EXERCISE GOAL: Print every line of the data exactly as shown.

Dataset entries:
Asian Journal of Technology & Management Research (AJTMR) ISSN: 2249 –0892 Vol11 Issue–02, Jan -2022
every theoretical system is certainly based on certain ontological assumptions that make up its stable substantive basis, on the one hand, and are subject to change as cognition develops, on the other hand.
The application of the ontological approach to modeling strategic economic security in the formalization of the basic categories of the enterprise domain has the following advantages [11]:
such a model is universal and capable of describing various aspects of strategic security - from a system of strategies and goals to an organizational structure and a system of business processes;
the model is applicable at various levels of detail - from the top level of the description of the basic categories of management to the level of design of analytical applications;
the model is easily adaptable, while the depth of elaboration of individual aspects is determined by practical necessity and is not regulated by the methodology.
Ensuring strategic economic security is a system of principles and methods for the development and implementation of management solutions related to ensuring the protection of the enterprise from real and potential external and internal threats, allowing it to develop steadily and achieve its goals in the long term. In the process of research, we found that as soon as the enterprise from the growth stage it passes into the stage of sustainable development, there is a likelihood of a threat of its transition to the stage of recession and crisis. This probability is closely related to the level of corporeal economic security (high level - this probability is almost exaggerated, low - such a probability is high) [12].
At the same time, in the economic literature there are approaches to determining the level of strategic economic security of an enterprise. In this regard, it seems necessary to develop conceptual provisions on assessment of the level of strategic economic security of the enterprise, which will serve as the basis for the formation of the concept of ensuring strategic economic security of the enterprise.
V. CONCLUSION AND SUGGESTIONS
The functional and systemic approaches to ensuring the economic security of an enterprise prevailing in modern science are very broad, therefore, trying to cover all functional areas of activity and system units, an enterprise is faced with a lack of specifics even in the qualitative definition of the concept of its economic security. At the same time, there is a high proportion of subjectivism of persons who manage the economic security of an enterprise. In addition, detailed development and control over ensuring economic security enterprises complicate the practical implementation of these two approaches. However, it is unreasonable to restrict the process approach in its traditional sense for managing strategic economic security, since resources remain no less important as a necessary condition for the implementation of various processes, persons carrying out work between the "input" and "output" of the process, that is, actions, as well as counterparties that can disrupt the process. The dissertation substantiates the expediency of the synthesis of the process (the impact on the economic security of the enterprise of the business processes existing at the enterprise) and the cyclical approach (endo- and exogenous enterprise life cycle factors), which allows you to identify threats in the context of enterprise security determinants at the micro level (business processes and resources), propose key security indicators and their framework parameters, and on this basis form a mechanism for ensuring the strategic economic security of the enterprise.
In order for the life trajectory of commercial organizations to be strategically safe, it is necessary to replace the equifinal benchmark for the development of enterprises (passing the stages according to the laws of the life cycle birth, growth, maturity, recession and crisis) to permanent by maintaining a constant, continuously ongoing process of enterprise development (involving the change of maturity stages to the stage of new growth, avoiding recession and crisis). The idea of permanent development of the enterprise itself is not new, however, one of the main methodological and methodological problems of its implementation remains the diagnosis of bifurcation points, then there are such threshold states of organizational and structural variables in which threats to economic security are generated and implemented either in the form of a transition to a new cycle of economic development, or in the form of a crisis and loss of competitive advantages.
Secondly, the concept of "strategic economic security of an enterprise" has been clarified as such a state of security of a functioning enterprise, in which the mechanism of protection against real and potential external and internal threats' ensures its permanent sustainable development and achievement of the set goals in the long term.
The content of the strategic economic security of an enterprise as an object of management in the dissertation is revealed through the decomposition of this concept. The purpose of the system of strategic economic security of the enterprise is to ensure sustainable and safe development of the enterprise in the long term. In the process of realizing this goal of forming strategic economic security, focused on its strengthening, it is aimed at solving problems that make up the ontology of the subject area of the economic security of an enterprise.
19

YOUR SOLUTION:
Asian Journal of Technology & Management Research (AJTMR) ISSN: 2249 –0892 Vol11 Issue–02, Jan -2022
every theoretical system is certainly based on certain ontological assumptions that make up its stable substantive basis, on the one hand, and are subject to change as cognition develops, on the other hand.
The application of the ontological approach to modeling strategic economic security in the formalization of the basic categories of the enterprise domain has the following advantages [11]:
such a model is universal and capable of describing various aspects of strategic security - from a system of strategies and goals to an organizational structure and a system of business processes;
the model is applicable at various levels of detail - from the top level of the description of the basic categories of management to the level of design of analytical applications;
the model is easily adaptable, while the depth of elaboration of individual aspects is determined by practical necessity and is not regulated by the methodology.
Ensuring strategic economic security is a system of principles and methods for the development and implementation of management solutions related to ensuring the protection of the enterprise from real and potential external and internal threats, allowing it to develop steadily and achieve its goals in the long term. In the process of research, we found that as soon as the enterprise from the growth stage it passes into the stage of sustainable development, there is a likelihood of a threat of its transition to the stage of recession and crisis. This probability is closely related to the level of corporeal economic security (high level - this probability is almost exaggerated, low - such a probability is high) [12].
At the same time, in the economic literature there are approaches to determining the level of strategic economic security of an enterprise. In this regard, it seems necessary to develop conceptual provisions on assessment of the level of strategic economic security of the enterprise, which will serve as the basis for the formation of the concept of ensuring strategic economic security of the enterprise.
V. CONCLUSION AND SUGGESTIONS
The functional and systemic approaches to ensuring the economic security of an enterprise prevailing in modern science are very broad, therefore, trying to cover all functional areas of activity and system units, an enterprise is faced with a lack of specifics even in the qualitative definition of the concept of its economic security. At the same time, there is a high proportion of subjectivism of persons who manage the economic security of an enterprise. In addition, detailed development and control over ensuring economic security enterprises complicate the practical implementation of these two approaches. However, it is unreasonable to restrict the process approach in its traditional sense for managing strategic economic security, since resources remain no less important as a necessary condition for the implementation of various processes, persons carrying out work between the "input" and "output" of the process, that is, actions, as well as counterparties that can disrupt the process. The dissertation substantiates the expediency of the synthesis of the process (the impact on the economic security of the enterprise of the business processes existing at the enterprise) and the cyclical approach (endo- and exogenous enterprise life cycle factors), which allows you to identify threats in the context of enterprise security determinants at the micro level (business processes and resources), propose key security indicators and their framework parameters, and on this basis form a mechanism for ensuring the strategic economic security of the enterprise.
In order for the life trajectory of commercial organizations to be strategically safe, it is necessary to replace the equifinal benchmark for the development of enterprises (passing the stages according to the laws of the life cycle birth, growth, maturity, recession and crisis) to permanent by maintaining a constant, continuously ongoing process of enterprise development (involving the change of maturity stages to the stage of new growth, avoiding recession and crisis). The idea of permanent development of the enterprise itself is not new, however, one of the main methodological and methodological problems of its implementation remains the diagnosis of bifurcation points, then there are such threshold states of organizational and structural variables in which threats to economic security are generated and implemented either in the form of a transition to a new cycle of economic development, or in the form of a crisis and loss of competitive advantages.
Secondly, the concept of "strategic economic security of an enterprise" has been clarified as such a state of security of a functioning enterprise, in which the mechanism of protection against real and potential external and internal threats' ensures its permanent sustainable development and achievement of the set goals in the long term.
The content of the strategic economic security of an enterprise as an object of management in the dissertation is revealed through the decomposition of this concept. The purpose of the system of strategic economic security of the enterprise is to ensure sustainable and safe development of the enterprise in the long term. In the process of realizing this goal of forming strategic economic security, focused on its strengthening, it is aimed at solving problems that make up the ontology of the subject area of the economic security of an enterprise.
19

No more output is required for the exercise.